ICC was established in 2002 by the Rome Statute to prosecute people for genocide, crimes against humanity and war crimes.
Unlike Russia, Georgia is a state party to the Rome Statute.
ICC prosecutor’s move to seek authorization for investigation comes after more than seven years of “preliminary examination” of the case.
“Preliminary examination” is the phase during which ICC Prosecutor’s Office assesses if its own investigation should be opened; at this phase it also assesses whether crimes falling under the ICC jurisdiction may have been committed in a given situation and whether genuine investigations and prosecutions are being carried out by the authorities of respective states.
“On the basis of the information available, Prosecutor [Fatou] Bensouda has concluded that there is a reasonable basis to believe that crimes within the jurisdiction of the Court have been committed in Georgia in the context of the armed conflict of August 2008,” The Hague-based ICC said in a statement on October 8.
New #ICC developments on #Georgia : What’s next? pic.twitter.com/Vd5ZqAF0Wv
— Int’l Criminal Court (@IntlCrimCourt) October 8, 2015
During the “preliminary examination”, the ICC prosecutor’s office was keeping communication with the Georgian and Russian authorities and following their respective investigations into alleged crimes committed during the war.
Allegations in connection to the August war involve forcible displacement of Georgian population; attack against Russian peacekeepers by the Georgian troops; attacks directed against the civilian population and civilian objects by both Georgian and Russian armed forces; destruction of property; pillage in ethnic Georgian villages in the aftermath of the active hostilities; torture and other forms of ill-treatment.
In the December, 2014 report on preliminary examination activities, ICC prosecutor’s office said that there was “a reasonable basis to believe that South Ossetian forces carried out a widespread and systematic attack against the ethnic Georgian civilian population… in the period from August 2008 through October 2008 that amounted to the crime against humanity.” It also said that the information available on the alleged attack on the Russian peacekeeping forces in Tskhinvali “remains inconclusive.” The report, however, also suggests that these initial assessments may be revisited if new facts or evidence emerge.
ICC prosecutor’s office also said in its December, 2014 report that while the national investigations were ongoing in both Georgia and Russia, “both sets of investigations have suffered from significant delays.”
“Progress in these investigations appears limited, and more than six years after the end of the armed conflict, no alleged perpetrator has been prosecuted, nor has there been any decision not to prosecute the persons concerned as a result of these investigations,” reads the report.
It says that the Georgian investigation was hampered by number of obstacles, including the lack of access to South Ossetia and lack of “mutual legal assistance” with Russia.
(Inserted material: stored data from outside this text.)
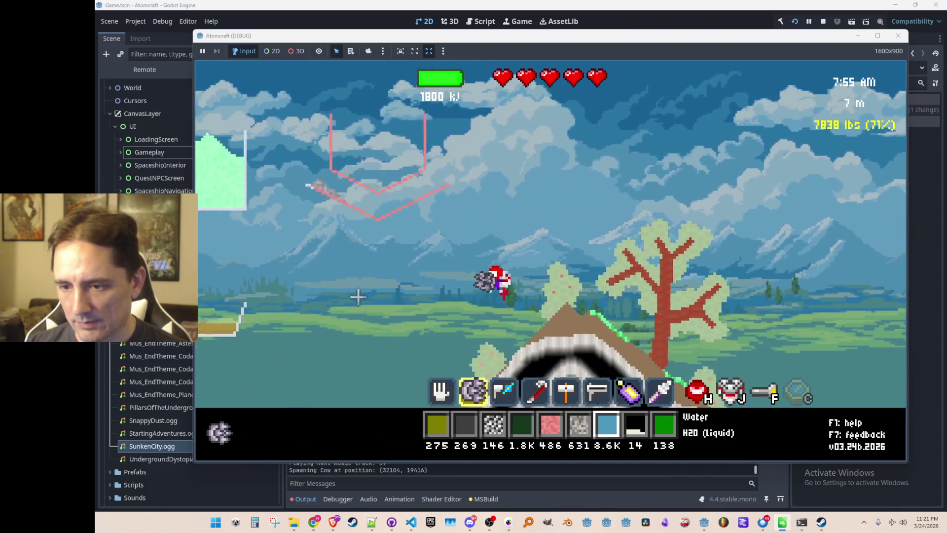
key("a")
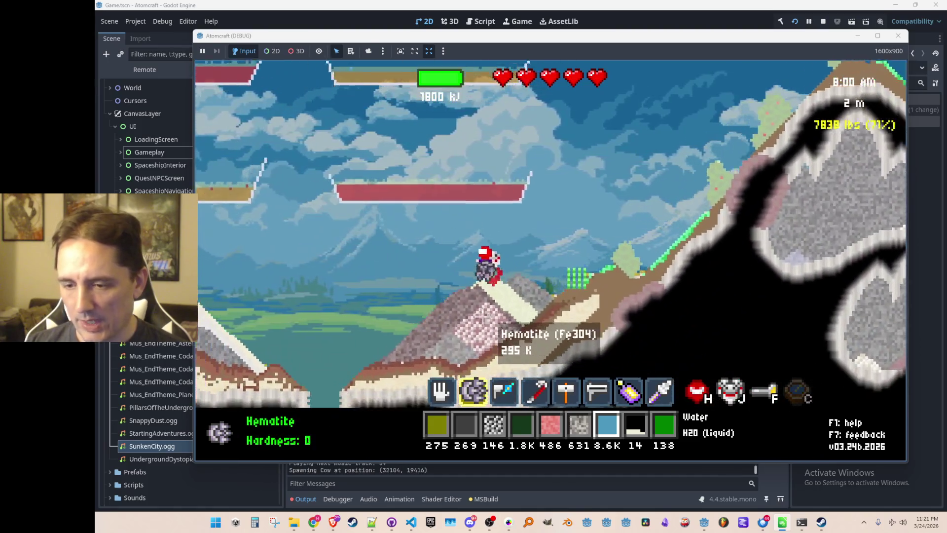
key("a")
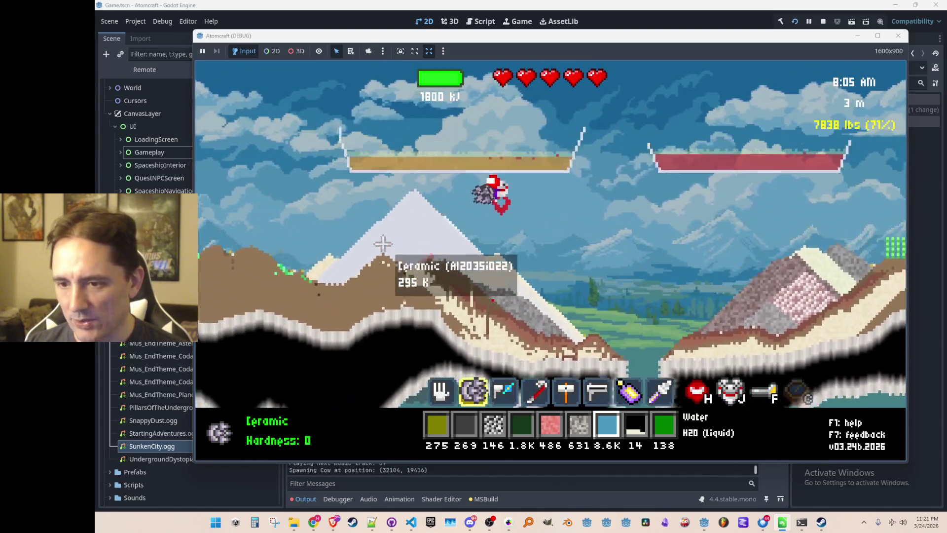
key("a")
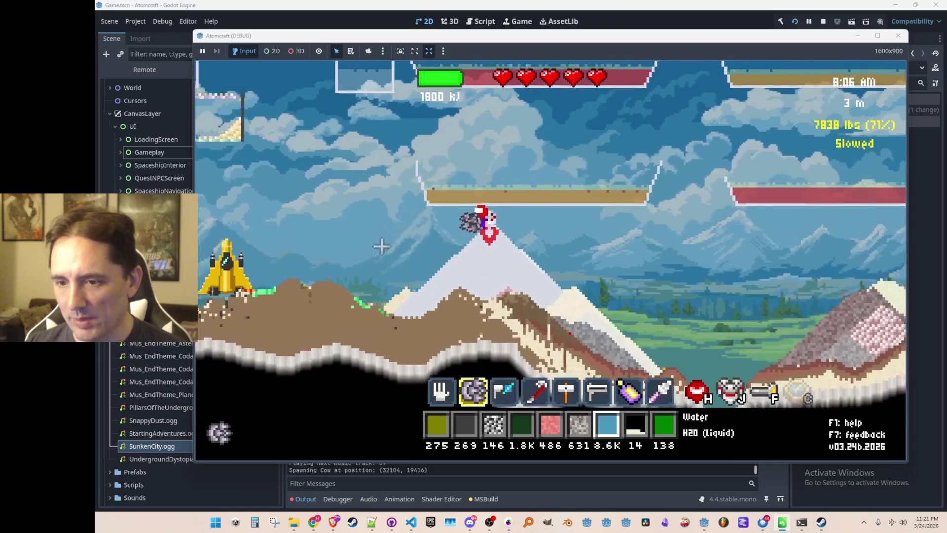
key("a")
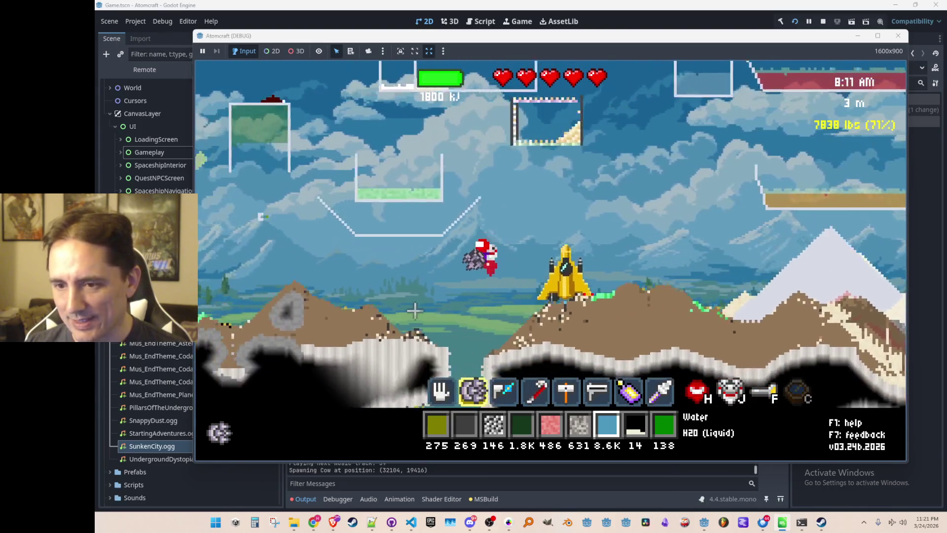
key("a")
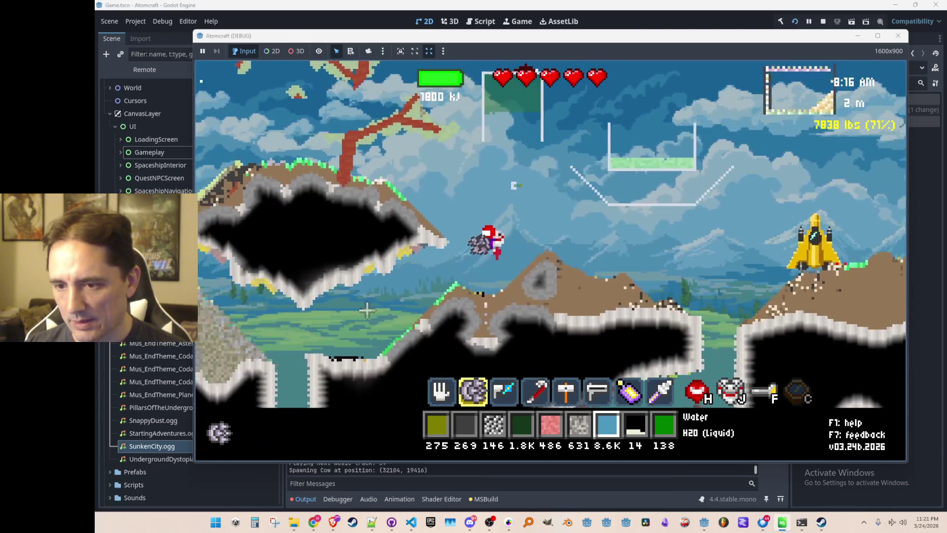
Step: Fly left over the tree tops and the pale stone ridge, mining ores along the way
key("a")
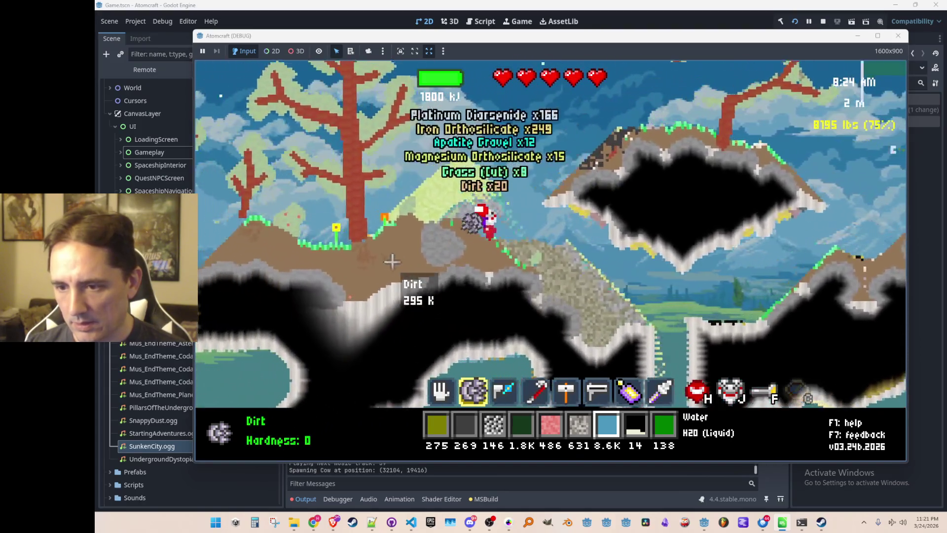
key("a")
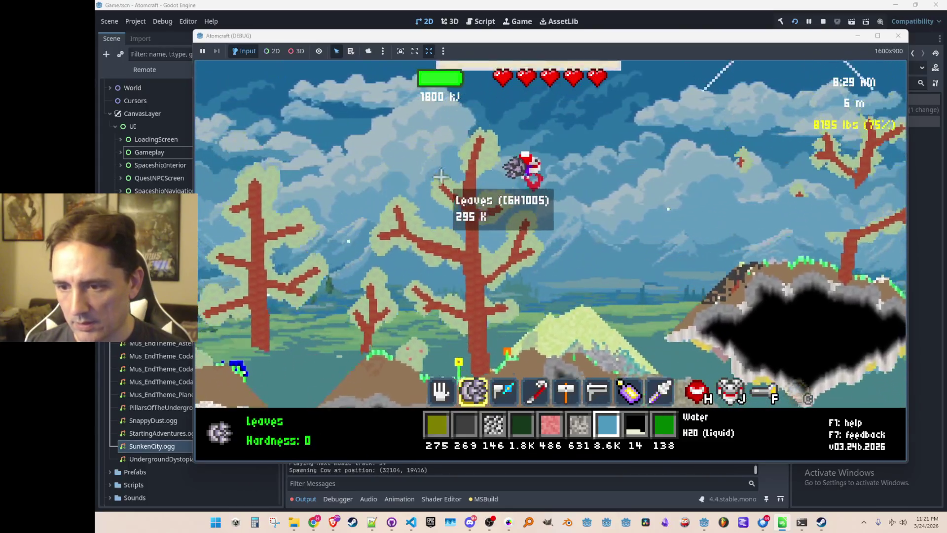
key("a")
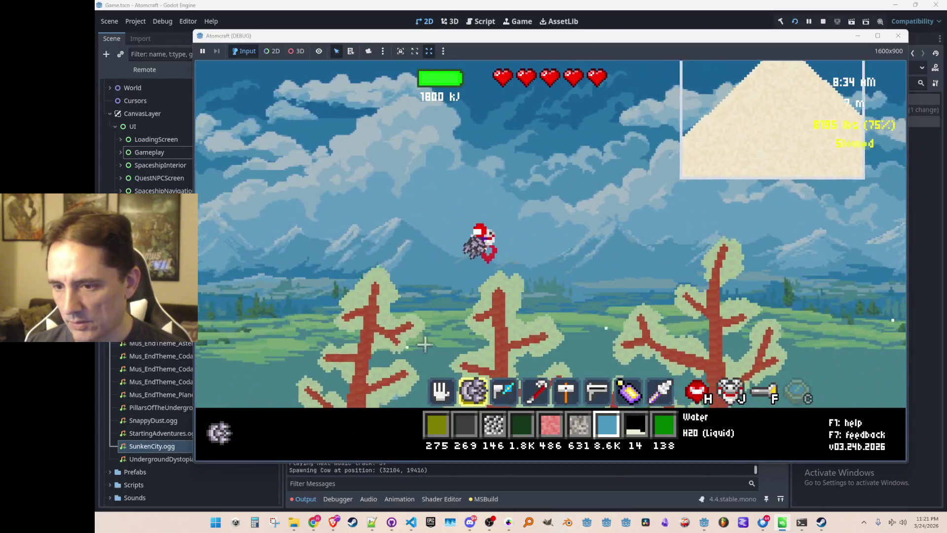
key("a")
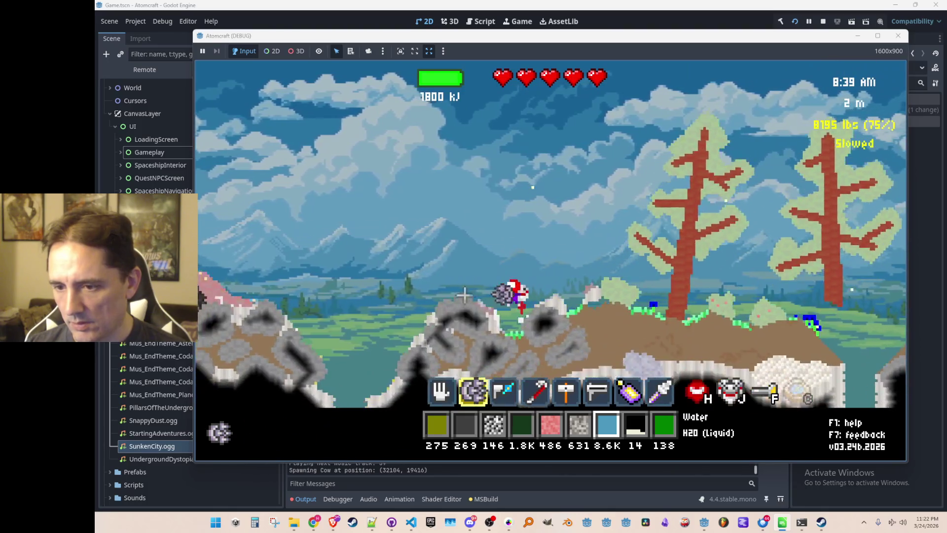
key("a")
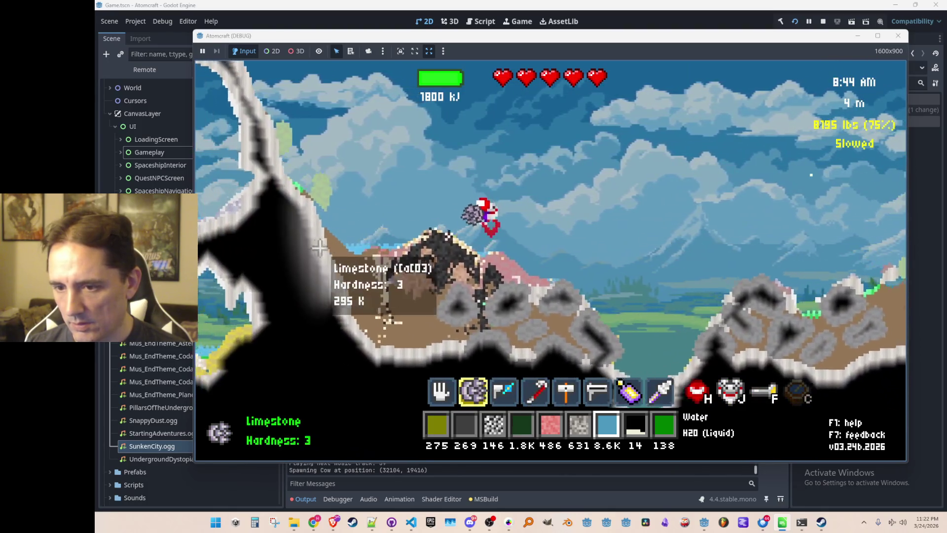
key("a")
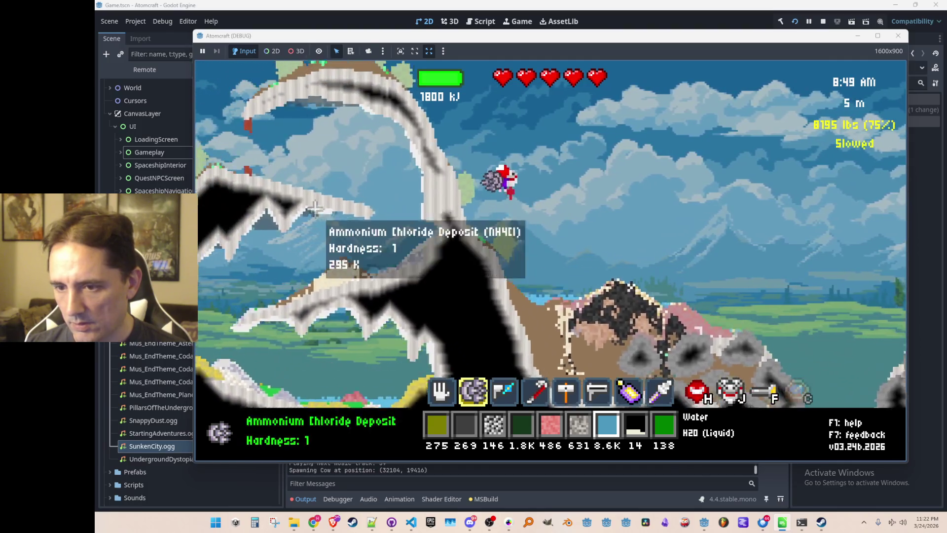
key("a")
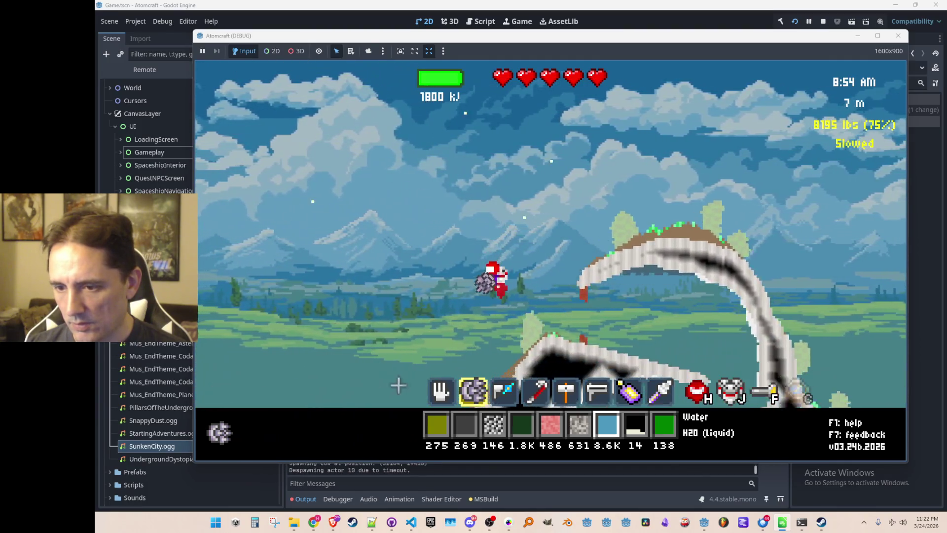
key("a")
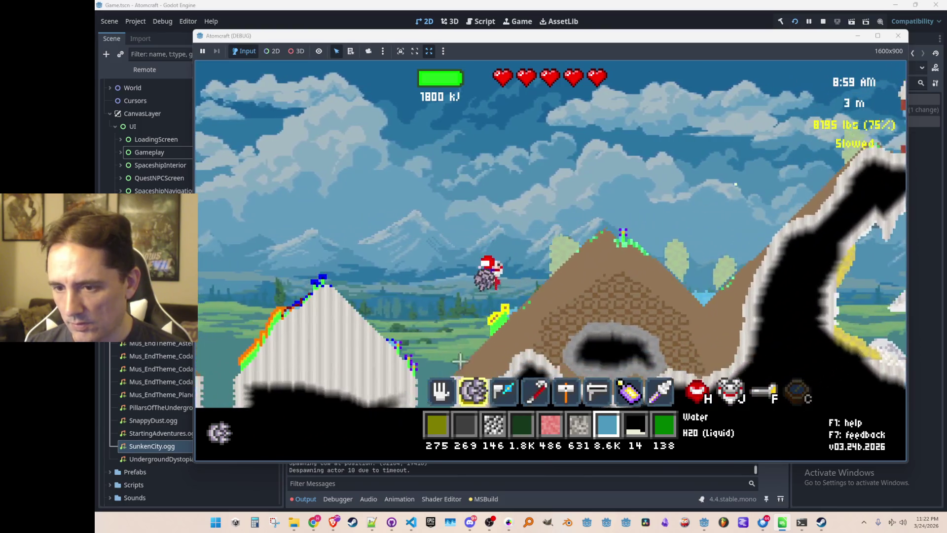
Step: Drop into the cave to about -19 m and move right through the tunnels mining Cassiterite, Coal and Limestone Gravel
key("a")
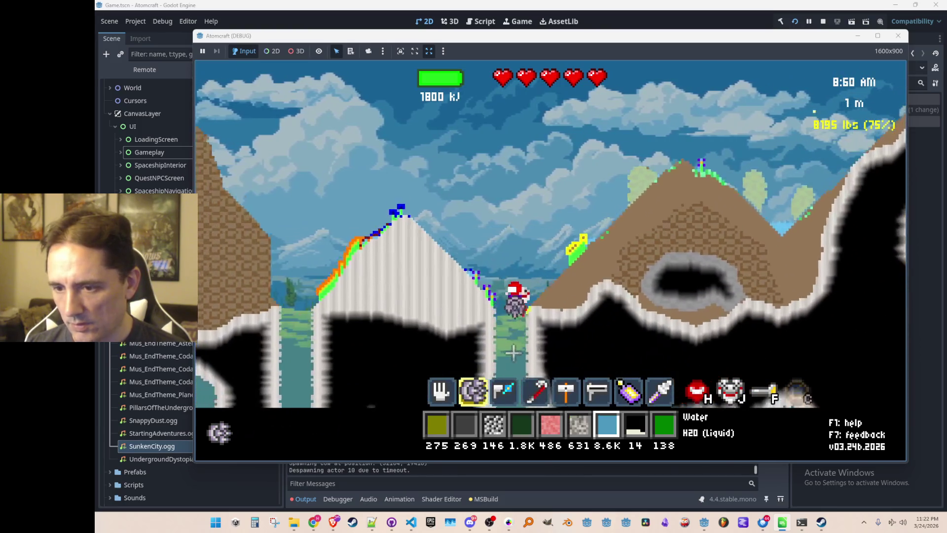
key("a")
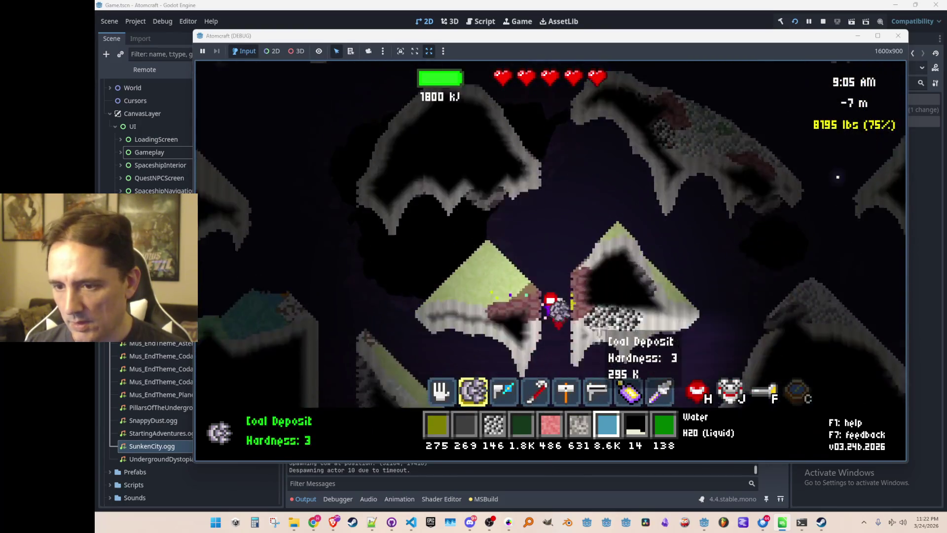
key("d")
According to the report the investigation was halted by three successive changes in the leadership of the Georgian Chief Prosecutor’s Office in late 2013.
Georgian Justice Minister Tea Tsulukiani met President of the International Criminal Court, Judge Silvia Alejandra Fernández de Gurmendi, in The Hague on September 28.
Justice Minister Tsulukiani said on October 8, that Georgia is interested “ethnic cleansing” of the Georgian population in August, 2008 to be “completely investigated”.
She said the Georgian Chief Prosecutor’s Office has been actively cooperating with ICC prosecutor.
“But the only thing that we could not do is that we have no access to the occupied territories and the involvement in the process of Prosecutor Bensouda in the process, I hope, will help to address this issue,” she said.